Pfau notes that although TDFs follow economic theory, one concern is that “there are some people who may think it’s almost like a guarantee that if I’m investing in a [TDF], I can successfully retire at my target date. And of course it’s just an investment account. All [a TDF] knows is the age of the participant; it doesn’t know anything about their risk tolerance.”

The Positives

Yet there are those who strongly support TDFs, including Christine Benz, Morningstar’s director of personal finance. In a recent column, she cited three key reasons these funds work: 1) They allow investors to be truly hands-off, 2) they provide cost-effective advice and 3) they contribute to a good outcome. She believes they are underutilized in 401(k) plans and says they would work just as well in IRAs. (Here’s a ranking of the top TDFs by Morningstar.)

Benz was backed up further by her colleague John Rekenthaler, vice president of research for Morningstar, who in a May 20 column took to task a study that criticized TDFs. He argued that TDFs are “relatively cheap.”

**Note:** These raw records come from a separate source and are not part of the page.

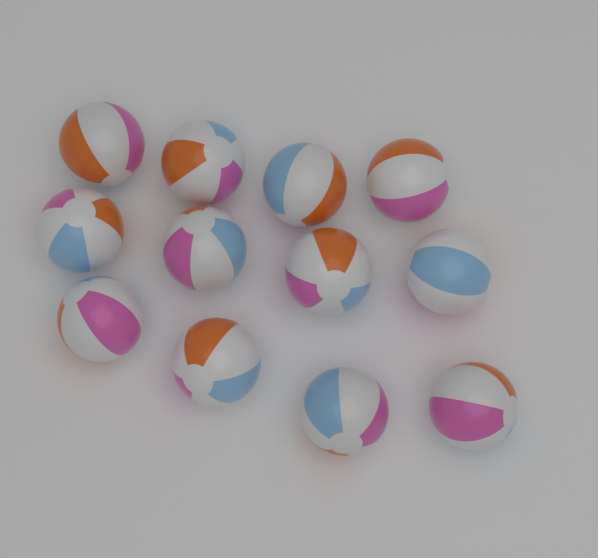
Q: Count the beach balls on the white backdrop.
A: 12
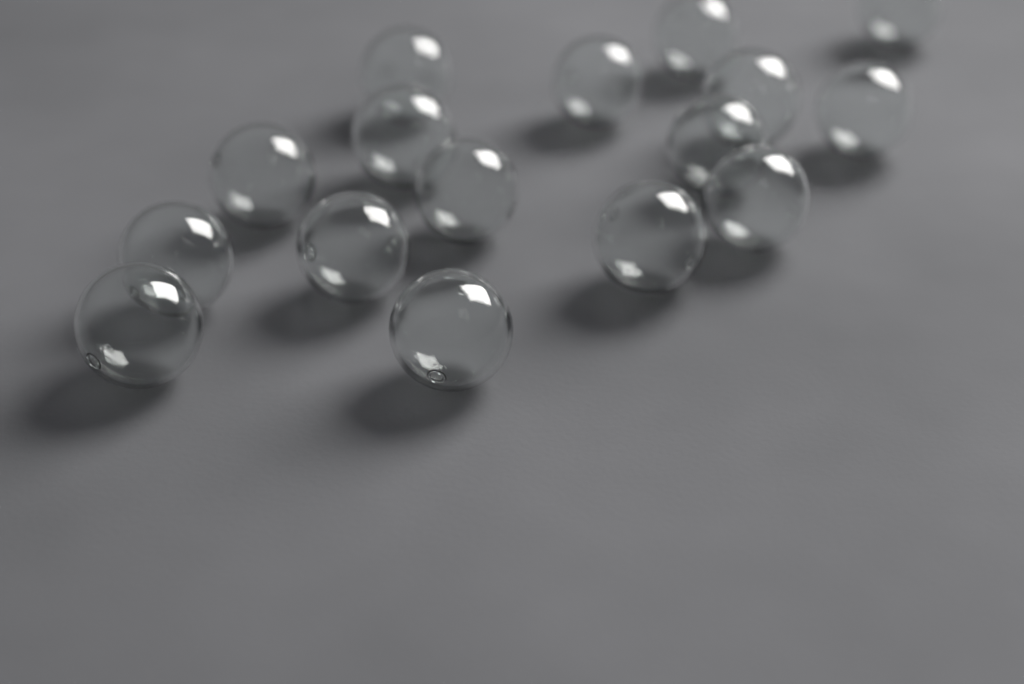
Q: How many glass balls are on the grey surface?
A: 16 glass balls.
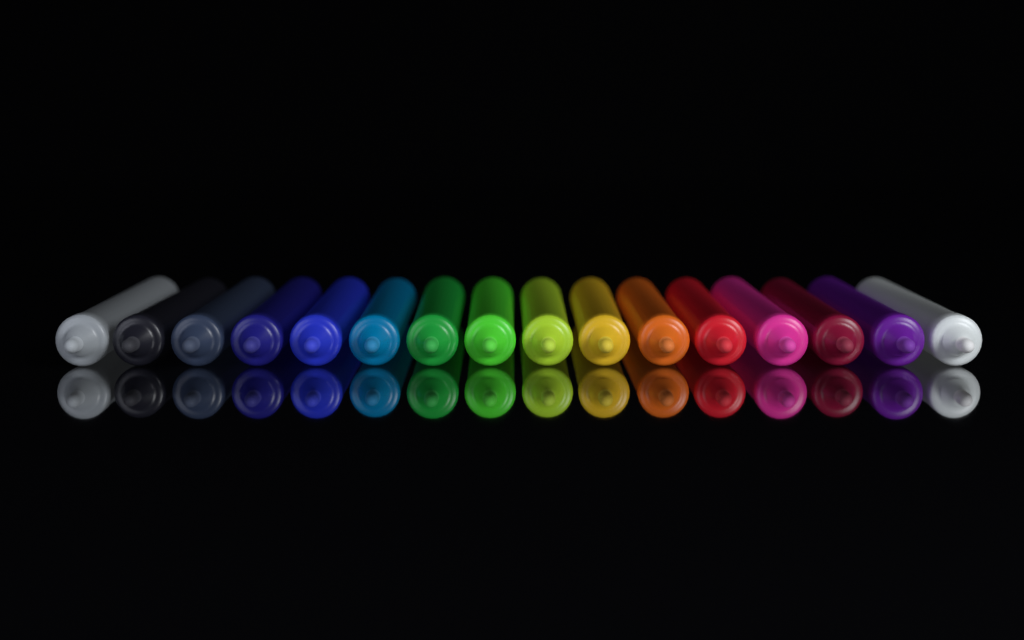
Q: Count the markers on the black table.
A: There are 16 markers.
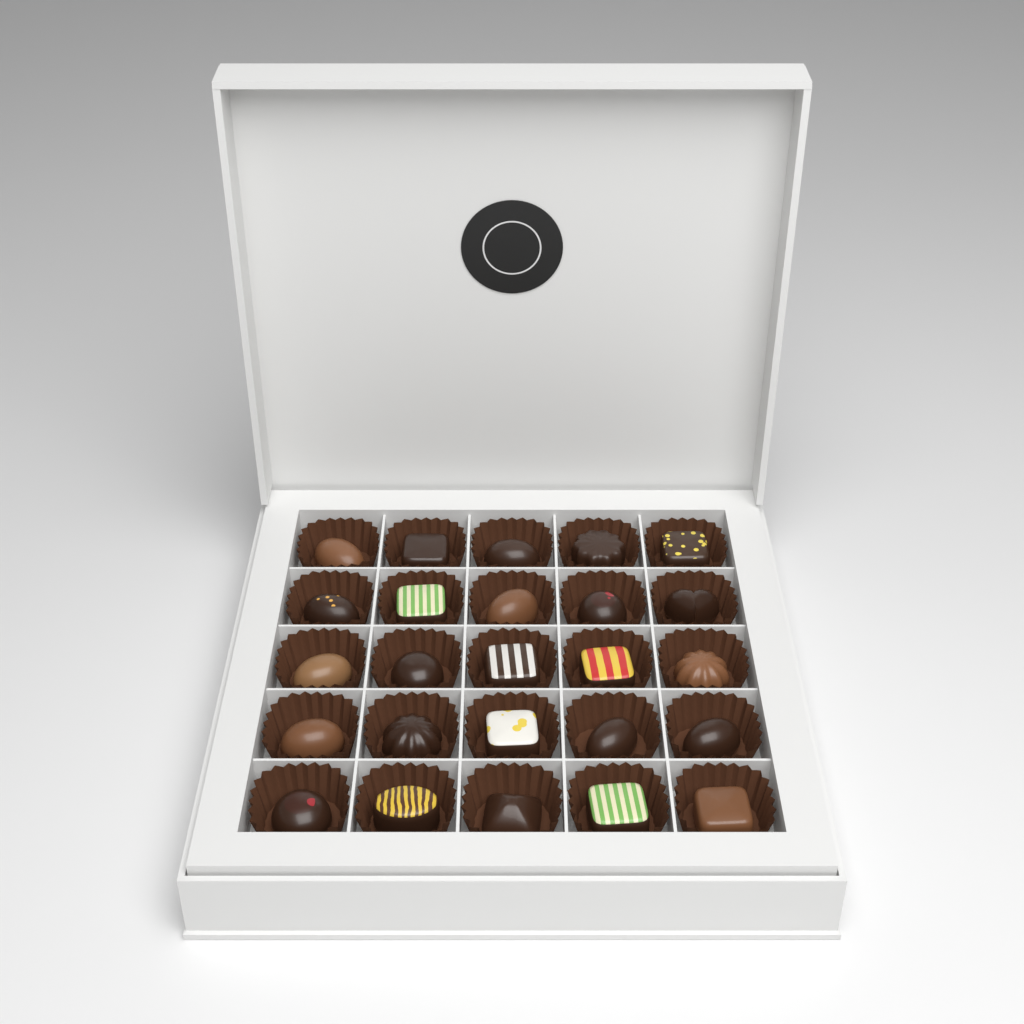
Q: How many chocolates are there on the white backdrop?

For instance, the median annual expense ratio for a 2035 TDF, including all underlying fees, is 0.65%, while for their closest investment rivals, it’s 1.01%.  “Across the board, they cost substantially less than does the typical allocation fund,” he said.

And the price is getting lower, at least with T. Rowe Price’s recent fee cut. The firm responded to ThinkAdvisor that its “recent reduction in fees for Target Date Funds and Trusts was a business decision the firm made unrelated to the [congressional] inquiry.

“Over the past two decades we’ve made continued strategic enhancements to our target date solutions and this update is a continuation of those efforts,” it stated in an email.

But many believe the congressional inquiry is a good one.

Pfau said that “the [HELP] letter made sense.” Congress sees that TDFs are growing in popularity, but it wants to know more about their growth, fees and asset allocation.

“The whole idea of the target-date fund is you can have more volatility when you’re young, but when you’re getting closer to the target date, you want to start locking in with a lower stock allocation and have less volatility,” he said.

“And now with some of the new trends towards alternatives and different asset allocation approaches, is that creating more volatility around the target date in a way that users of [TDFs] don’t really expect?” Pfau said. “They’re expecting that [TDFs are] giving them a safer, less volatile portfolio at the target date.”